3) There are plenty of places to park downtown that don’t cost a thing. It’s really not worth it to blow thirty dollars or more on parking for a single day when you can catch the bus downtown for thirty or more cents. Bikes are also extremely useful things. They allow for maximum speed and maneuverability through even the most unruly horde of tourists (“I hear Sixth Street is SO bomb. Let’s check it out.”).
4) You’ll smell like a sweaty bottle of Jose Cuervo at the end of the week no matter what you do. Push the limit: don’t change clothes or bathe. Eliminate those lengthy personal hygiene sessions from your schedule—they’ll only cost you precious time.
5) SXSW is definitely a big networking session so talk to as many people as you can, odds are that everyone wants to make friends. Just try not to do it during the shows. Which brings me to number six.

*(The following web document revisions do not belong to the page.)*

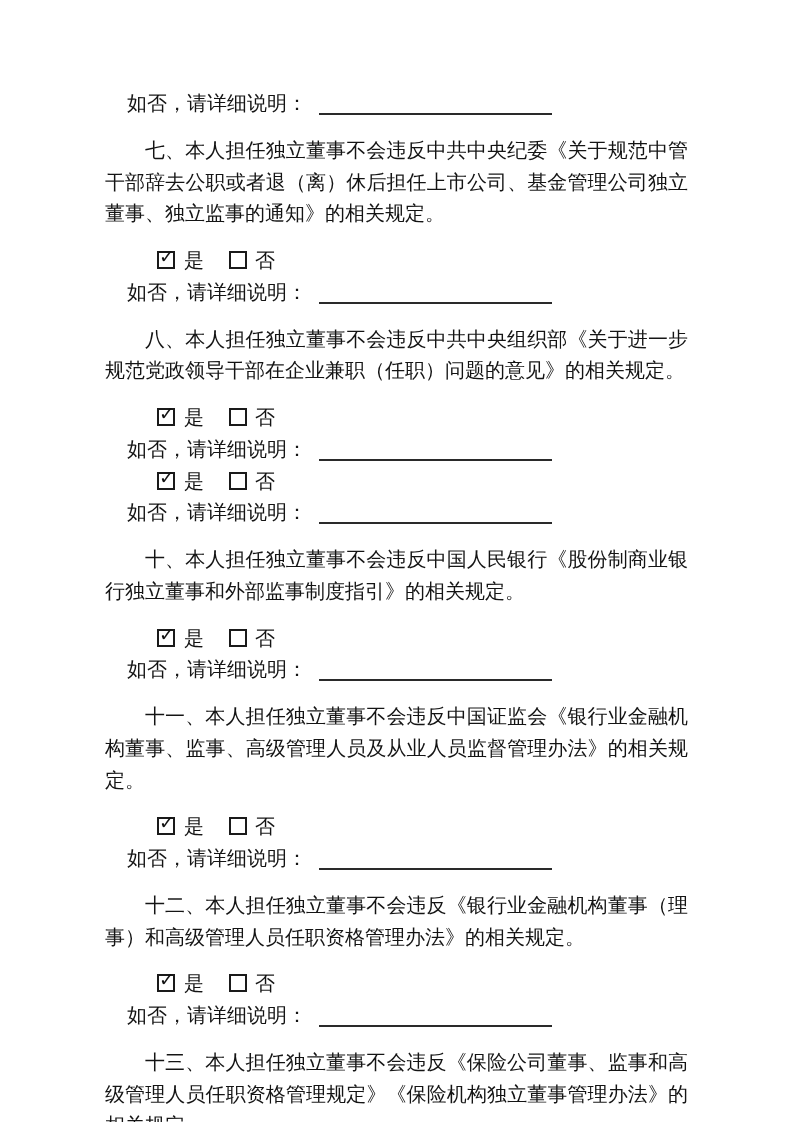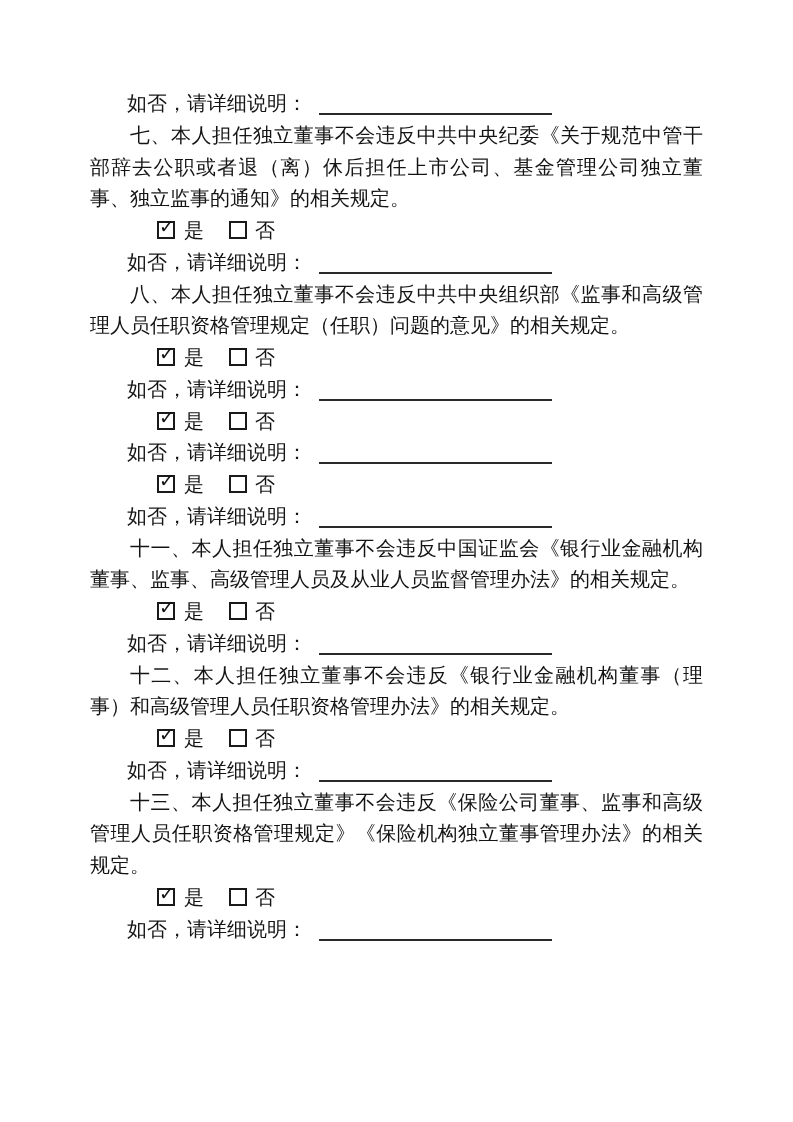--- a/index.html
+++ b/index.html
@@ -21,7 +21,7 @@
     overflow: hidden;
   }
   .para {
-    margin: 0;
+    margin: 15px;
     text-indent: 40px;
     text-align: justify;
     text-justify: inter-ideograph;

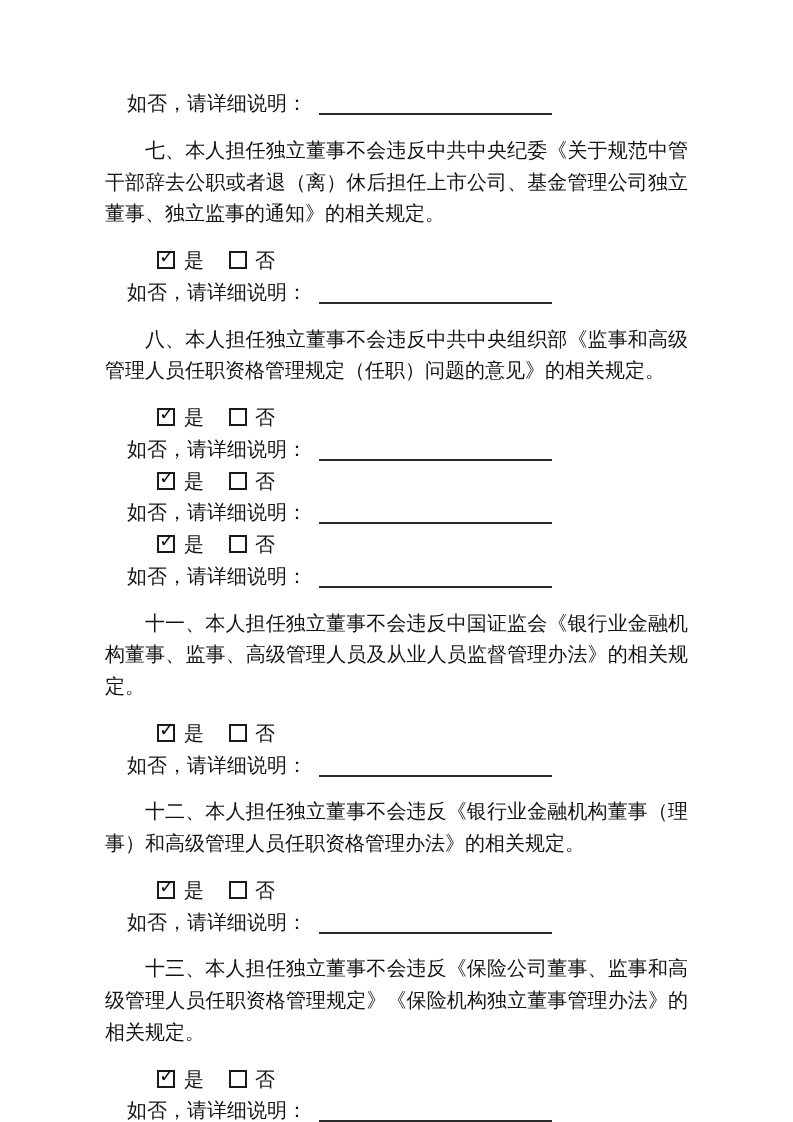--- a/index.html
+++ b/index.html
@@ -86,7 +86,7 @@
     <span>如否，请详细说明：</span><span class="uline"></span>
   </div>
 
-  <p class="para">八、本人担任独立董事不会违反中共中央组织部《监事和高级管理人员任职资格管理规定（任职）问题的意见》的相关规定。</p>
+  <p class="para">八、本人担任独立董事不会违反中共中央组织部《关于进一步规范党政领导干部在企业兼职（任职）问题的意见》的相关规定。</p>
   <div class="row check-row">
     <span class="cb cb-yes"><span class="tick">✓</span></span><span class="cb-label lbl-yes">是</span><span class="cb cb-no"></span><span class="cb-label">否</span>
   </div>

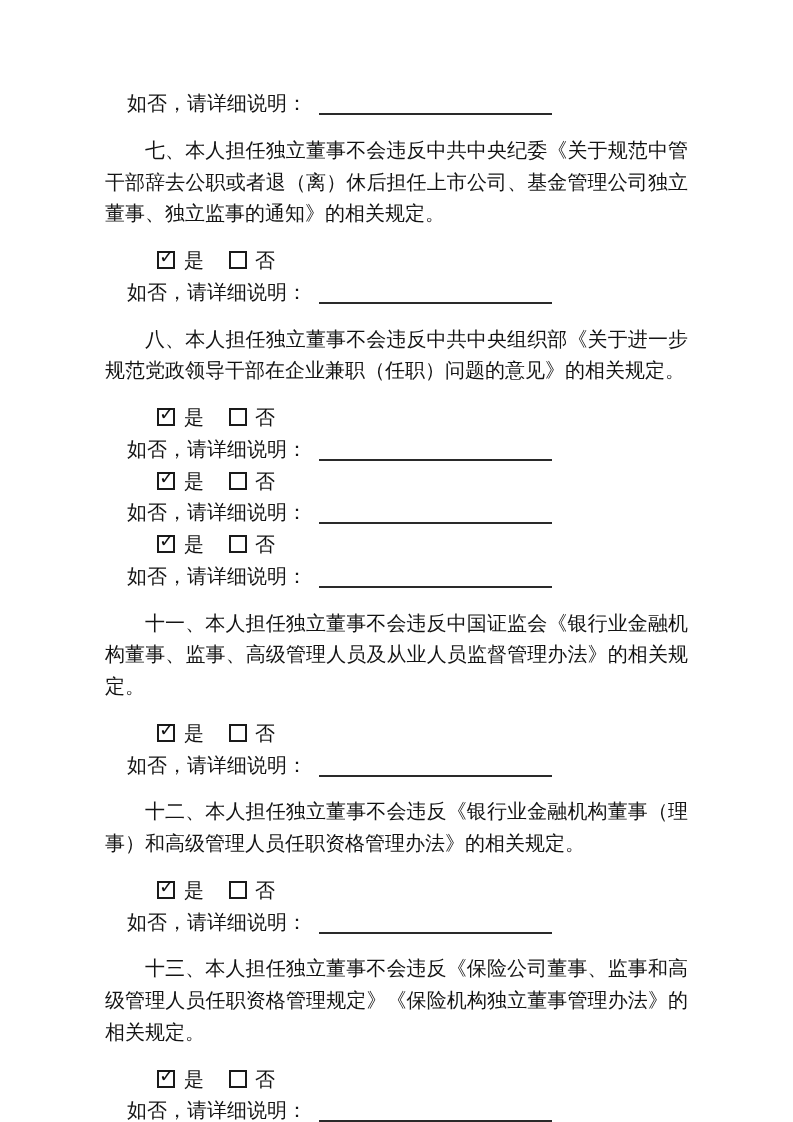--- a/index.html
+++ b/index.html
@@ -101,6 +101,7 @@
     <span>如否，请详细说明：</span><span class="uline"></span>
   </div>
 
+  <p class="para">十、本人担任独立董事不会违反中国人民银行《股份制商业银行独立董事和外部监事制度指引》的相关规定。</p>
   <div class="row check-row">
     <span class="cb cb-yes"><span class="tick">✓</span></span><span class="cb-label lbl-yes">是</span><span class="cb cb-no"></span><span class="cb-label">否</span>
   </div>

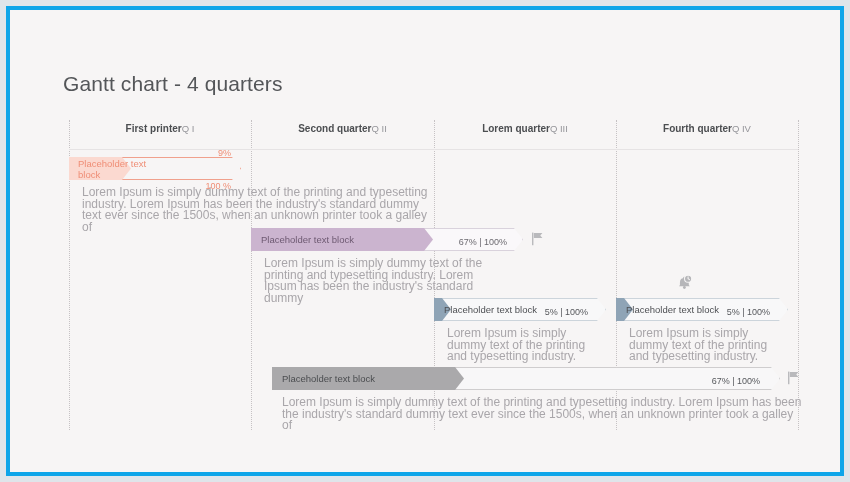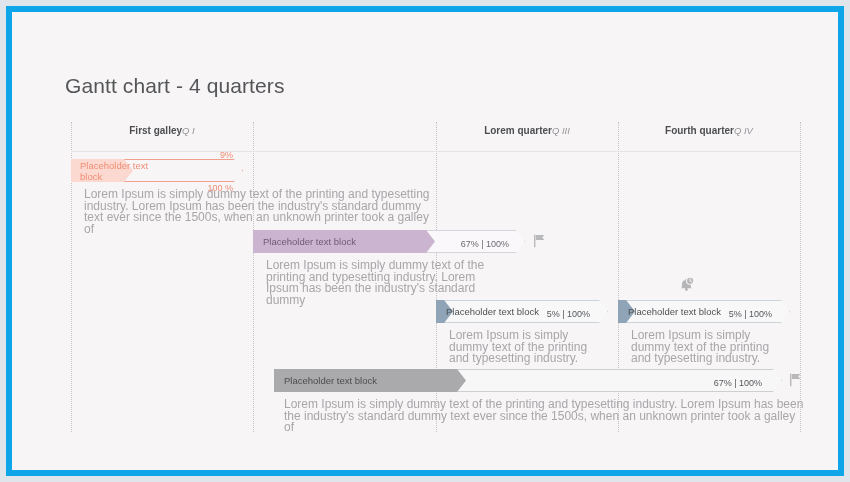--- a/index.html
+++ b/index.html
@@ -20,7 +20,7 @@
     width: 838px;
     height: 470px;
     background: #f7f5f5;
-    border: 6px solid #0ea5e9;
+    border: 4px solid #0ea5e9;
     box-sizing: border-box;
   }
   .slide-title {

6) Don’t talk during shows. Seriously. DO NOT MAKE CONVERSTION DURING A SHOW. It is fucking rude and makes it hard to hear the music when everyone is asking each other what shows they’ve seen or who they’re going to see next or whether or not you can exchange a handjob for an unpaid internship. Concerts are terrible first dates. Why? Because she doesn’t have a chance in hell of hearing what you’re saying over the music and you don’t want to yell because she’ll think you’re an inconsiderate ass of a person. This is why.
7) This last one is something that took me some time to figure out. I take tons of photos at shows, something I started doing with film. Since a roll of 120 film only has about sixteen or so shots in it I will either shoot intermittently or for a short period of time. This allows me to get some good photos, sure, but it also lets me look at the players with my own eyes instead of through the peephole of a Holga or the viewfinder of a Rebel or D60.
There were a couple concerts (like King Khan and the Shrines) that had me in photographer mode trying to catch some of the crazy-action the entire time. Wish I hadn’t done that. Most of the photos didn’t turn out and I could have been watching an incredible show. The sad truth is that no photo or audio recording will ever fully replicate a live show, so when you’re there try to soak it up a little. You’ll get a better idea of what you should really be paying attention to if you just listen.